How to build a stepped fence on a hill
Seen from the side, it’s not a surprise this fence design has its name. A stepped fence goes down a hill forming a sequence of “steps.” This design is especially useful, and more simple, on steeper grades. And remember that the look of the finished result will be different when installing a stepped fence, seeing as the space between the fence and the ground will be uneven.
It’s recommended that you obtain preconstructed pickets. Such pickets will make building the fence easier without having to check for plumb each and every time.
Measuring for each fence line
Start by drawing out your fence with the measurements you prefer so you can achieve the shape or design you want. The rails on a stepped fence will remain strictly vertical, and the pickets will stay in alignment with one another. Each section of rails and pickets will move down together, in steps.
- As you measure down the grade for your stepped fence, stick in the ground two tall stakes at the top and bottom of the fence. String a mason line at the top of the two stakes and level it.
- Measure the space between the string and the ground to confirm the slope’s drop on that part of the hill.
Mark and install the stepped fence posts
Similar to the instructions for the slope fences, make sure the posts are level and secured in the ground with properly-drained concrete footings (preferably employing the post-on-pipe technique to extend the life of your wood fence!). Let the concrete set and, if necessary, check frequently to make sure it’s level.
After you choose the number of fence sections and posts, you then divide the total drop of your fence by the number of sections. For instance, if the total drop of the stepped fence is 20 inches, and you have five sections of fence, the drop per section is four inches.
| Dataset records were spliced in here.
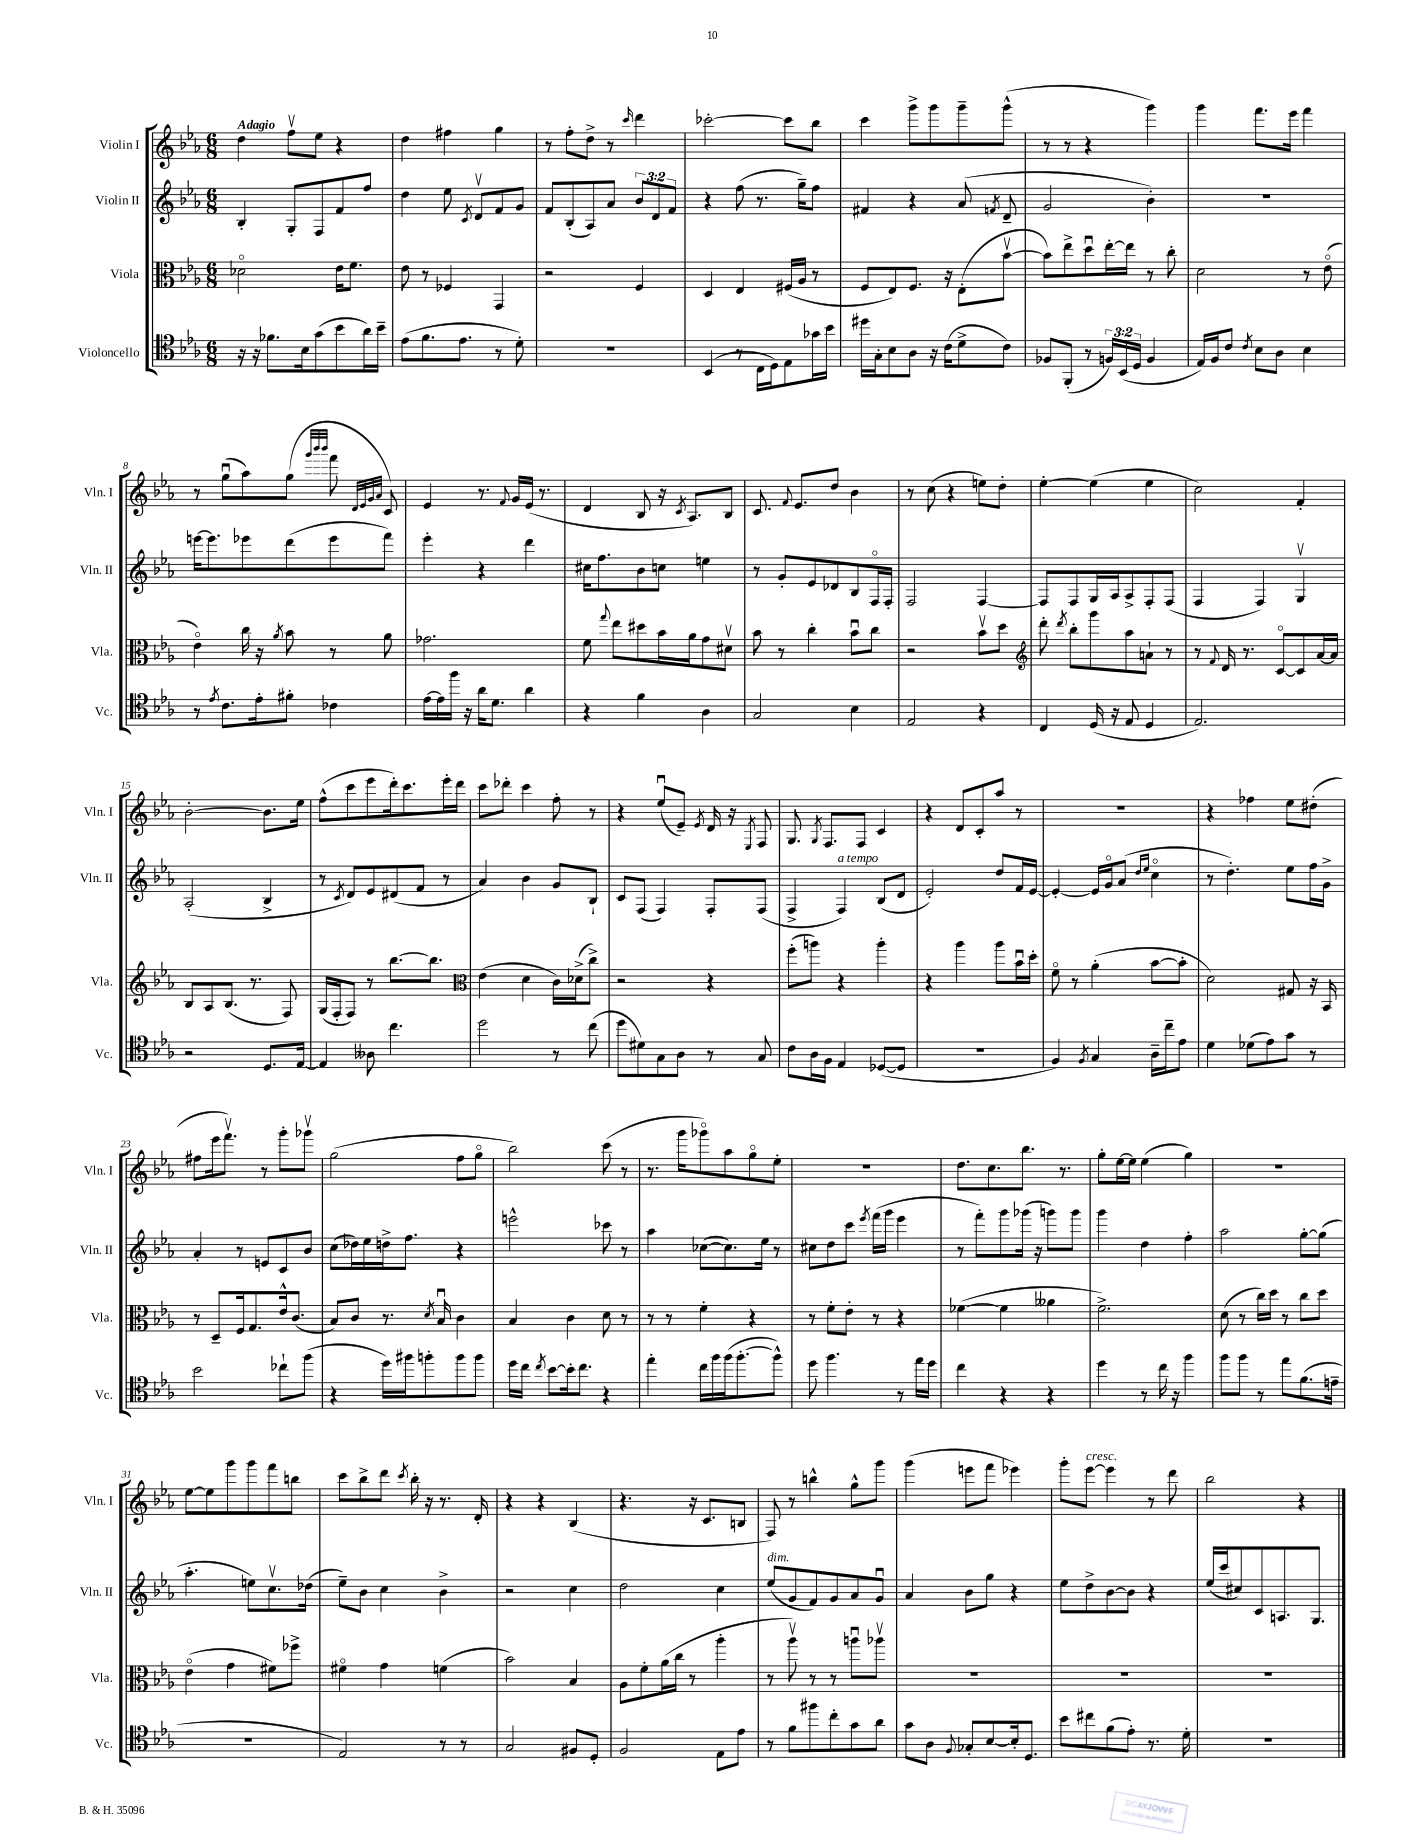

**kern	**kern	**kern	**kern
*staff4	*staff3	*staff2	*staff1
*clefC4	*clefC3	*clefG2	*clefG2
*k[b-e-a-]	*k[b-e-a-]	*k[b-e-a-]	*k[b-e-a-]
*M6/8	*M6/8	*M6/8	*M6/8
16r	2d-o	4B-'	4dd
16r	.	.	.
8.f-	.	.	.
.	.	8G'	8ffv
16B-	.	.	.
(8g	.	8F	8ee-
8b-	16e-	8f	4r
.	8.f	.	.
16a-)	.	8ff	.
16b-~	.	.	.
=	=	=	=
(8e-	8e-	4dd	4dd
8.f	8r	.	.
.	4F-	8ee-	4ff#
8.e-	.	.	.
.	.	8qc	.
.	.	8dv	.
8r	4GG	8f	4gg
8d')	.	8g	.
=	=	=	=
2.r	2r	8f	8r
.	.	(8B-'	8ff'
.	.	8A-)	8dd^
.	.	8a-	8r
.	.	.	16qqccc
.	4F	12b-	4ddd
.	.	12d	.
.	.	12f	.
=	=	=	=
(4BB-	4D	4r	[2ccc-'
8r	4E-	(8ff	.
16C	.	8.r	.
16D)	.	.	.
8E-	(16F#	.	8ccc-]
.	16A-	16gg~)	.
16g-	8r	8ff	8bb-
16b-	.	.	.
=	=	=	=
16dd#	8F	4f#	4ccc
16G'	.	.	.
8B-	8E-)	.	.
8A-	8.F	4r	8ggg^
16r	.	.	8ggg
(16c	16r	.	.
8d^	(8E-'	(8a-	8ggg~
.	.	8qf	.
8c)	[8b-v	8d~	(8ggg^^
=	=	=	=
8F-	8b-])	2g	8r
(8FF'	8ee-^	.	8r
8r	8ddu	.	4r
24F)	[16ee-'	.	.
(24BB-	.	.	.
.	16ee-]	.	.
24D	.	.	.
4F	8r	4b-')	4ggg)
.	8cc'	.	.
=	=	=	=
16E-)	2d	2.r	4ggg
16F	.	.	.
8c	.	.	.
8qc	.	.	.
8B-	.	.	8.fff
8A-	.	.	.
.	.	.	16eee-
4B-	8r	.	4fff
.	(8e-o	.	.
=	=	=	=
8r	4e-o)	[16eee	8r
.	.	8.eee]	.
8qe-	.	.	.
8.c	.	.	(8ggu
.	16cc	8eee-	8aa-)
16e-'	16r	.	.
.	8qa-	.	.
8f#'	8b-	(8ddd	(8gg
.	.	.	32qqggg
.	.	.	32qqbbb-
.	.	.	32qqbbb-
4c-	8r	8eee-	8fff
.	.	.	32qqd
.	.	.	32qqe-
.	.	.	32qqg
.	.	.	32qqa-
.	8a-	8fff)	8c)
=	=	=	=
[16e-	2.g-	4eee-'	4e-
16e-]	.	.	.
16ff	.	.	.
16r	.	.	.
16a-	.	4r	8.r
8.d	.	.	.
.	.	.	8qqf
.	.	.	16g
4a-	.	4ddd	(16e-
.	.	.	8.r
=	=	=	=
4r	8f	16cc#	4d
.	.	8.ff	.
.	8qqgg	.	.
.	8ee-	.	.
4f	8dd#	8b-	8B-
.	16b-	8cc	16r
.	.	.	8qc
.	16a-	.	8.A-)
4A-	8g	4ee	.
.	8d#v	.	8B-
=	=	=	=
2G	8b-	8r	8.c
.	8r	8g'	.
.	.	.	8qqf
.	.	.	8.e-
.	4cc'	8e-	.
.	.	8d-	8dd
4B-	8b-u	8B-	4b-
.	8cc	16Fo	.
.	.	16F'	.
=	=	=	=
2E-	2r	2F	8r
.	.	.	(8cc
.	.	.	4r
4r	8b-v	[4F	8ee)
.	8dd	.	8dd'
=	=	=	=
*	*clefG2	*	*
4C	8ddd'	8F]	[4ee-'
.	8qddd	.	.
.	8bb-'	8F	.
(16D	8ggg	16G	(4ee-]
16r	.	16A-	.
8E-	8aa-	8A-^	.
4D	8a`	8F'	4ee-
.	8r	(8F	.
=	=	=	=
2.E-)	8r	4F	2cc)
.	8qqf	.	.
.	16d	.	.
.	8.r	.	.
.	.	4F)	.
.	[8co	.	.
.	8c]	4Gv	4f'
.	[16a-	.	.
.	16a-]	.	.
=	=	=	=
2r	8B-	(2A-'	[2b-'
.	8A-	.	.
.	(8.B-	.	.
.	8.r	.	.
8.D	.	4B-^	8.b-]
.	8F)	.	.
[16E-	.	.	16ee-
=	=	=	=
4E-]	(16G	8r	(8ff^^
.	16F'	.	.
.	.	8qc	.
.	8F)	8d)	8ccc
8A--	8r	8e-	8eee-
4.cc	[8.bb-	(8d#	16ddd')
.	.	.	8.ccc
.	.	8f	.
.	8.bb-]	.	.
.	.	8r	16eee-'
.	.	.	16ddd
=	=	=	=
*	*clefC3	*	*
2dd	(4e-	4a-)	8ccc
.	.	.	8ddd-'
.	4d	4b-	4ccc
8r	16c)	8g	8ff'
.	(16d-^	.	.
(8cc	8cc^)	8B-`	8r
=	=	=	=
8dd	2r	8c	4r
8d#)	.	(8F	.
8G	.	4F)	(8ee-u
8A-	.	.	8e-~)
.	.	.	8qe-
8r	4r	8F'	16d
.	.	.	16r
.	.	.	8qE-
8G	.	(8F	8F
=	=	=	=
8c	(8ff'	4F^	8.G
16A-	8aa)	.	.
.	.	.	8qG
16F	.	.	8.F
4E-	4r	4F)	.
.	.	.	8F
([8D-	4aa'	(8B-	4c
8D-]	.	8d	.
=	=	=	=
2.r	4r	2e-')	4r
.	4aa-	.	8d
.	.	.	8c'
.	8aa-	8dd	8aa-
.	16b-u	16f	8r
.	16dd'	[16e-	.
=	=	=	=
4F)	8fo	4e-'_	2.r
.	8r	.	.
8qF	.	.	.
4G	(4a-'	16e-]	.
.	.	16go	.
.	.	(8a-	.
.	.	16qqdd	.
.	.	16qqee-	.
16A-~	[8b-	4cco	.
16cc~	.	.	.
8e-	8b-']	.	.
=	=	=	=
4d	2d)	8r	4r
.	.	4.dd')	.
(8d-	.	.	4ff-
8e-)	.	.	.
8g	8G#	8ee-	8ee-
8r	16r	16ff	(8dd#'
.	16BB-	16g^	.
=	=	=	=
2b-	8r	4a-'	8ff#
.	8D~	.	16eee-
.	.	.	8.fffv)
.	16F	8r	.
.	8.G	.	.
.	.	8e	8r
8cc-`	16e-^^	8c	8ggg'
.	(8.c	.	.
(8ff	.	8b-	8ggg-v
=	=	=	=
4r	8B-)	(8cc	(2gg
.	8c	16dd-)	.
.	.	16ee-	.
16dd)	8.r	16dd^	.
16ff#	.	8.ff	.
8ff'	.	.	.
.	8qd	.	.
.	16B-u	.	.
8ff	4c	4r	8ff
8ff	.	.	8ggo
=	=	=	=
16dd	4B-	2eee^^	2bb-)
16cc	.	.	.
8qcc	.	.	.
[8b-	.	.	.
16b-']	4c	.	.
8.cc	.	.	.
4r	8d	8ccc-	(8ccc
.	8r	8r	8r
=	=	=	=
4ee-'	8r	4aa-	8.r
.	8r	.	.
.	.	.	16ggg
16cc	4f'	([8cc-	8ggg-o)
16ff	.	.	.
(16ff	.	8.cc-])	8aa-
[8.ff'	.	.	.
.	4r	.	8ggo
.	.	16ee-	.
8ff^^])	.	8r	8ee-'
=	=	=	=
8dd	8r	8cc#	2.r
4.ff	8f'	8dd	.
.	8e-'	8ccc	.
.	.	8qeee-	.
.	8r	(16fff	.
.	.	16ggg	.
8r	4r	4eee-	.
16ee-	.	.	.
16dd	.	.	.
=	=	=	=
4cc	([4f-	8r	8.dd
.	.	8fff')	.
.	.	.	8.cc
4r	4f-]	8ggg	.
.	.	(16ggg-	8.bb-
.	.	16r	.
4r	4a--	8ggg)	.
.	.	.	8.r
.	.	8ggg	.
=	=	=	=
4dd	2.f^)	4ggg	8gg'
.	.	.	[16ee-
.	.	.	16ee-]
8r	.	4dd	(4ee-
16cc	.	.	.
16r	.	.	.
4ff	.	4ff'	4gg)
=	=	=	=
8ff	(8d	2aa-	2.r
8ff	8r	.	.
8r	16cc)	.	.
.	16dd	.	.
8ee-	8r	.	.
(8.f	8cc	[8gg'	.
.	8dd	(8gg]	.
16e~	.	.	.
=	=	=	=
2.r	(4e-o	4.aa-'	[8ee-
.	.	.	8ee-]
.	4g	.	8ggg
.	.	8ee)	8ggg
.	8f#)	8.ccv	8fff
.	8ff-^	.	8bb
.	.	(16dd-	.
=	=	=	=
2E-)	4f#o	8ee-~)	8ccc
.	.	8b-	8bb-^
.	4g	4cc	8ddd
.	.	.	8qccc
.	.	.	16bb-'
.	.	.	16r
8r	(4f	4b-^	8.r
8r	.	.	.
.	.	.	16d'
=	=	=	=
2G	2b-)	2r	4r
.	.	.	4r
8F#	4B-	4cc	(4B-
8D'	.	.	.
=	=	=	=
2F	8A-	2dd	4.r
.	8f'	.	.
.	(16a-	.	.
.	16cc	.	.
.	8r	.	16r
.	.	.	8.c
8E-	4aa-'	4cc	.
8e-	.	.	8B
=	=	=	=
8r	8r	(8ee-	8F)
8f	8aa-v)	8g	8r
8ff#	8r	8f)	4bb^^
8cc'	8r	8g	.
8g	8aau	8a-	8gg^^
8a-	8aa-v	8gu	8ggg
=	=	=	=
8g	2.r	4a-	(4ggg
8A-	.	.	.
8qqF	.	.	.
8G-'	.	8b-	8eee
[8B-	.	8gg	8fff
16B-']	.	4r	4eee-)
8.D	.	.	.
=	=	=	=
8b-	2.r	8ee-	8ggg'
8cc#	.	8dd^	[8eee-
(8f	.	[8b-	4eee-]
8e-')	.	8b-]	.
8.r	.	4r	8r
.	.	.	8ddd
16d'	.	.	.
=	=	=	=
2.r	2.r	(16ee-	2bb-
.	.	16ccc	.
.	.	8cc#)	.
.	.	8c	.
.	.	8.A	.
.	.	.	4r
.	.	8.G	.
==	==	==	==
*-	*-	*-	*-
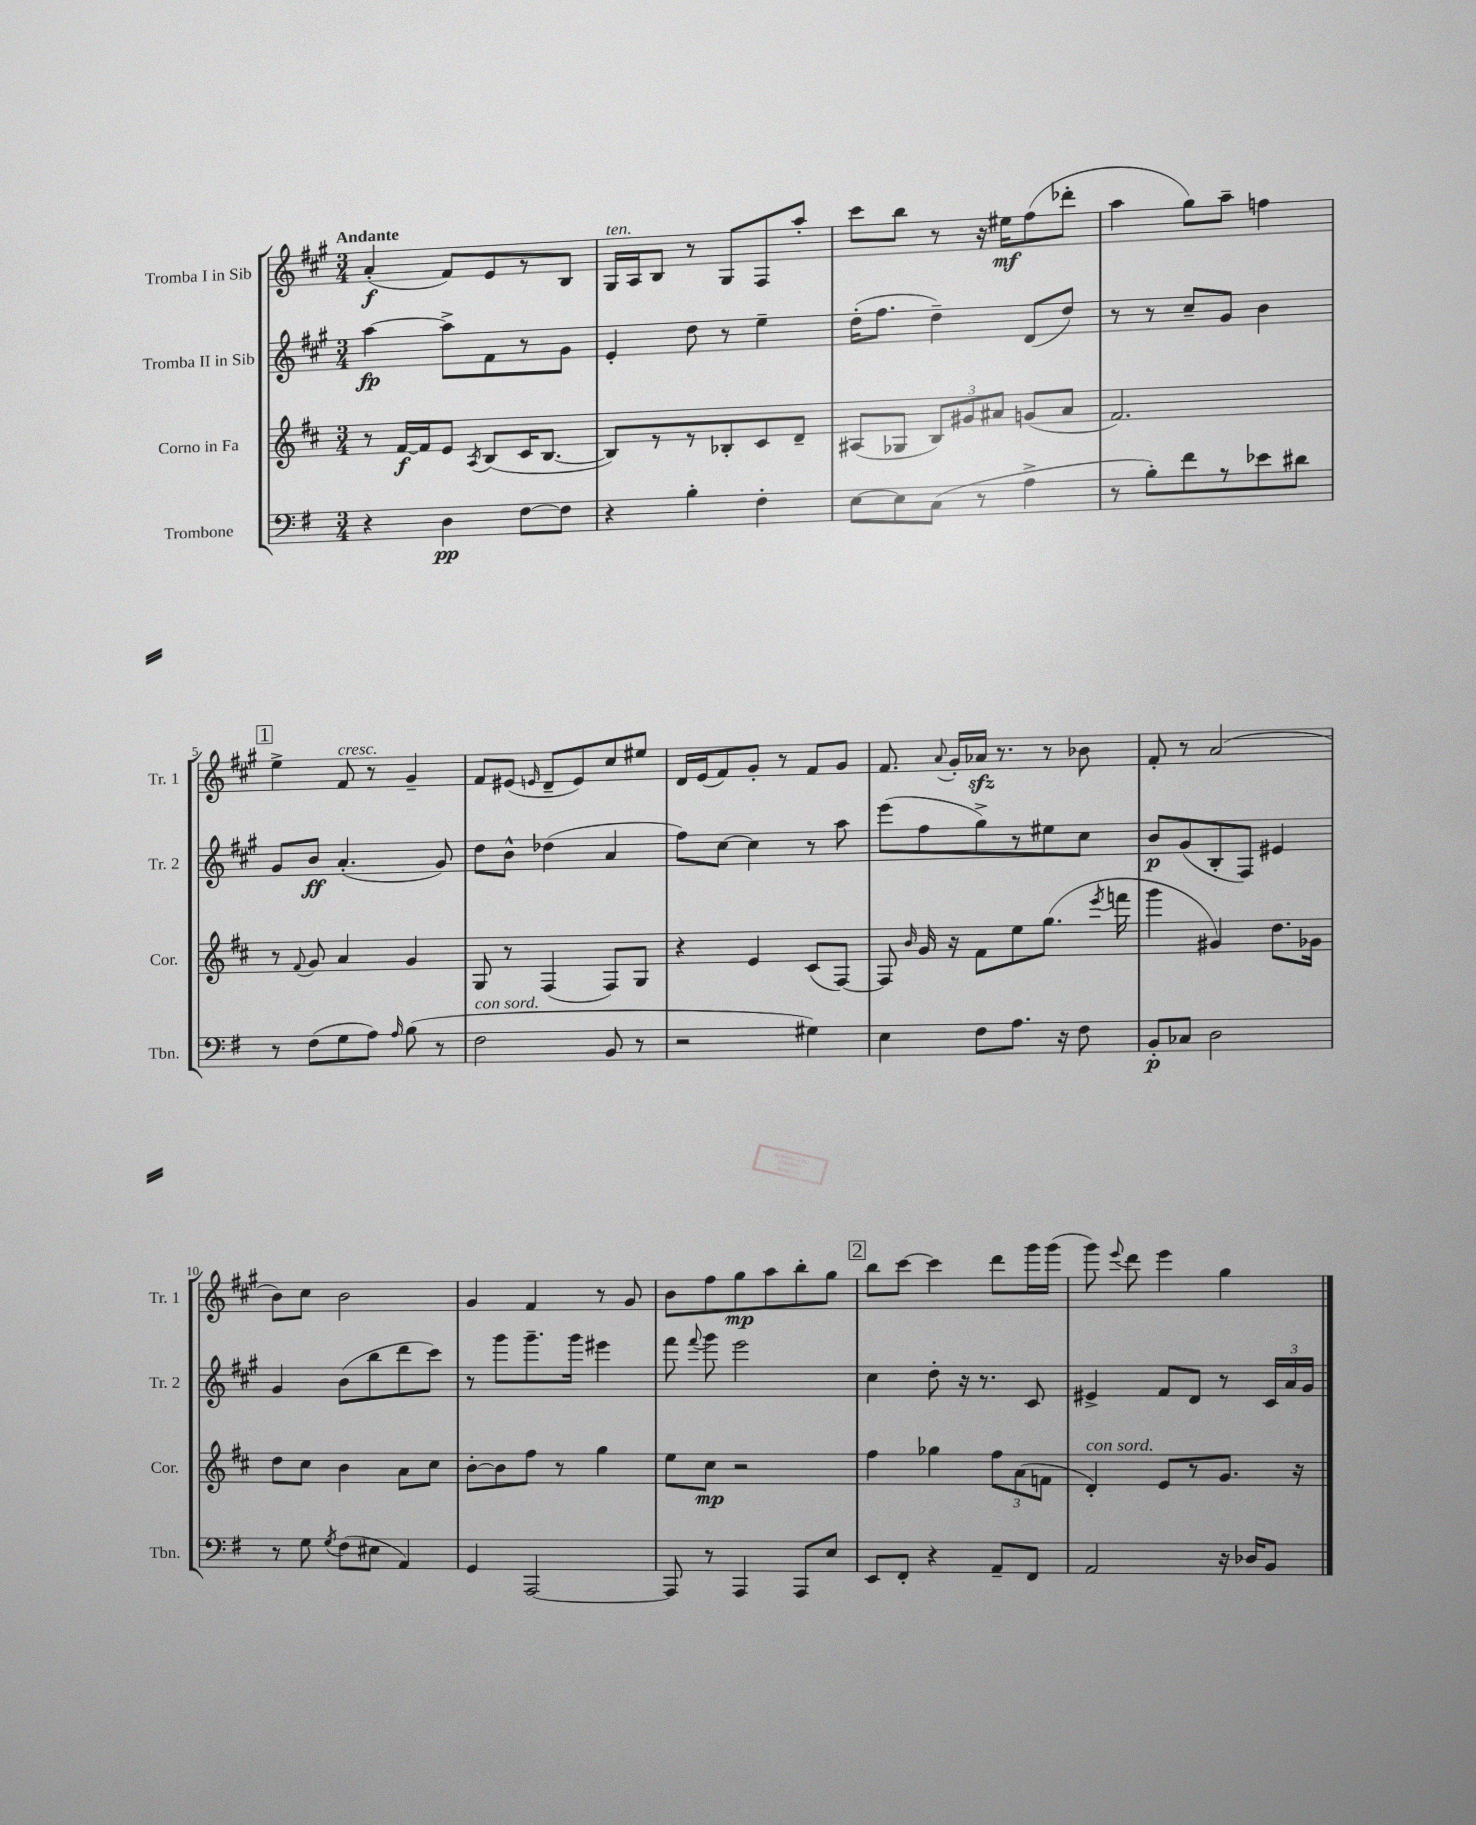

- Per the steps listed prior, dig the holes and install the posts in the spots along the mason line you marked earlier. Each post should be slightly taller than the completed height of the fence.
- Measure to find where the top of the upper post will be.
- Draw a mark where you will cut the post.
Level posts and cut the tops
- For every section, measure down the drop, which you measured in the prior step. At this point, tie a line at that spot.
- Tie the other end of the string to the next post and level the line. Where it crosses the second post will then be the top of that post.
- Mark the top of the post, then move down the line down by the drop with every section, then to the third post and level it. Mark it as before.
- Just make your way down the slope or hill, penciling the top, measuring the drop, and then stretching an equal, level line until the end of the fence.
- Cut off the tops of the posts where you marked them.
Measure for the rails
In order for your stepped fence to be aesthetically pleasing, the posts should be following the slope of the ground even though the pickets will stand level.
- Use the mason line and tie it to the first post, per your drop measurement.
- String the line to the next post while making sure the line is level. Mark the spot where the line connects to that post. That line you just made is the top of the second post. Cut off the top of the second post at that mark.
- Repeat that process with the second and third posts, and so on down the fence.
Attach the rails and pickets
Fastening the rails and pickets should be pretty standard at this point.
- Tie a mason line to mark the spacing between the two posts for the top rail. For most instances, this measurement is typically seven or eight inches from the top, but much of it depends on the design.
- Stabilize the level rail between the two posts with the appropriately-sized masonry screws.
- Fix your pickets between the two posts with brad nails. Again, they will be positioned side-by-side, so the tops and bottoms will line up precisely.